→ Given passage:
Panel on International Taxes, Tariffs & Duties

Associated with Electronic Commerce

By Fred L. Smith, Jr.

 

 

Overview

 

This Commission has heard repeatedly that the Internet is one of the most promising developments in the world economy – this is true and indeed understated.  Electronic commerce, by eliminating space and time has the potential to drastically reduce transaction costs, that is, the costs incurred in bringing buyer and seller into agreement.  By advancing trade, expanding individual privacy, disciplining irresponsible governmental action and offering more protection to basic human rights, this technology offers great hope to all mankind.  That hope is perhaps greatest for the citizenry of the developing world because informational technologies do not require the massive capital investments necessary for earlier technological advances.  And the anonymity offered by this technology offers special hope to those pariah groups throughout the world who are today most threatened by loss of civil and economic liberties.

 

Some, however, focus on the downside of e-commerce; they note that it may – by expanding the range of choices open to more consumers – increase the difficulty of collecting sales and use taxes.  On those grounds, they would abandon America’s traditional policy of No Taxation Without Representation. I think this is wrong and so argue in my comments.

 

This panel is to discuss the specific issues related to the international aspects of that question.  I find the issues raised by this increased tax threat similar at both the domestic and international level –merely that the world has even more to lose if we take the wrong path in this matter.

→ Record extracts:
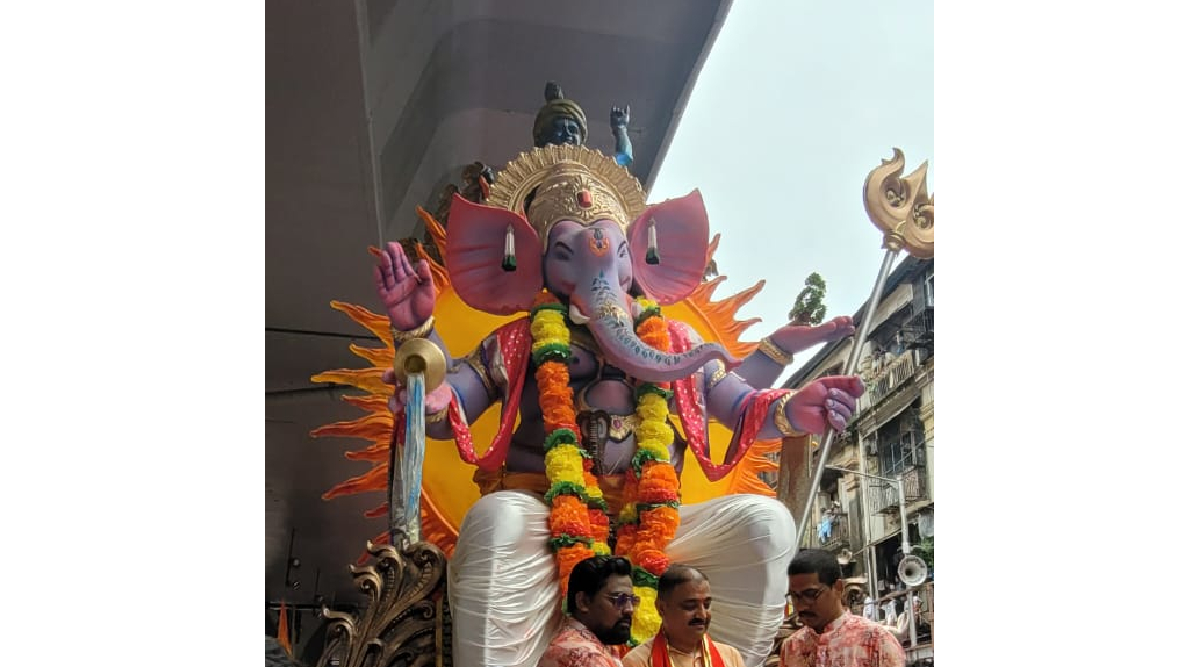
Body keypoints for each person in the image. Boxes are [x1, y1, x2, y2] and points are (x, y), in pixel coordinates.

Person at [780, 550, 904, 667]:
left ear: (838, 588)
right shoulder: (792, 647)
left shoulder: (876, 640)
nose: (801, 605)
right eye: (794, 596)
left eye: (811, 594)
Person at [622, 565, 746, 667]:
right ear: (662, 608)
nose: (702, 614)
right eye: (690, 606)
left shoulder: (730, 656)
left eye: (707, 605)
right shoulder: (639, 661)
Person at [540, 556, 638, 667]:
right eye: (619, 600)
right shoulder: (584, 654)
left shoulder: (591, 643)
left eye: (632, 600)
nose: (629, 609)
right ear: (583, 602)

→ Activity 1: Reproduce the word-for-word wording from the e-commerce tax testimony, beginning at the words that have "Some, however, focus" and stopping after "in my comments.".
→ Activity 2: Proceed with the e-commerce tax testimony, picking up right after its last sentence.

→ Result 1:
Some, however, focus on the downside of e-commerce; they note that it may – by expanding the range of choices open to more consumers – increase the difficulty of collecting sales and use taxes.  On those grounds, they would abandon America’s traditional policy of No Taxation Without Representation. I think this is wrong and so argue in my comments.

→ Result 2:
Relative to the world, U.S. markets are consumer-friendly  Walmarts are rarely blocked from entering closed local markets; hours of service and prices are left to the buyer and seller.  Few Americans view “discounting” as unfair, nor are we opposed to convenience stores operating at “convenient” hours.  Firms are free in America to compare themselves with competitors – to lure business away from higher priced or lower quality suppliers.

 

Today, in much of the world, such pro-consumer policies are illegal.  But the globalization competitive forces created by the Internet are making it increasingly difficult to maintain these anti-competitive policies. The Internet leaps over national boundaries allowing firms anywhere to reach consumer everywhere. For the first time a small business, a family business, run by only one or two people, has access to the entire world.  The Washington Post mentions a $10,000 per month orchid retailer in Bangkok.  “Ads in flower magazines were costly; the Internet is cheap.” Today, anyone anywhere can open a global store! Not surprisingly, the protected economies of Europe are upset over this and would love to see this new technology constrained by taxes and regulation.

 

In a prime example of how regulation of commerce helps competitors rather than customers, Lands’ End’s policy of unlimited returns on merchandise was challenged in Germany.   The German Supreme Court agreed that the policy constituted “unfair competition”  — many companies, the court ruled, would find it difficult to provide such guarantees.  But, of course, the purpose of an economy is not to protect Main Street companies but rather to protect consumers.  Politicians find it attractive to defend powerful local economic interests – the costs are born by trapped consumers.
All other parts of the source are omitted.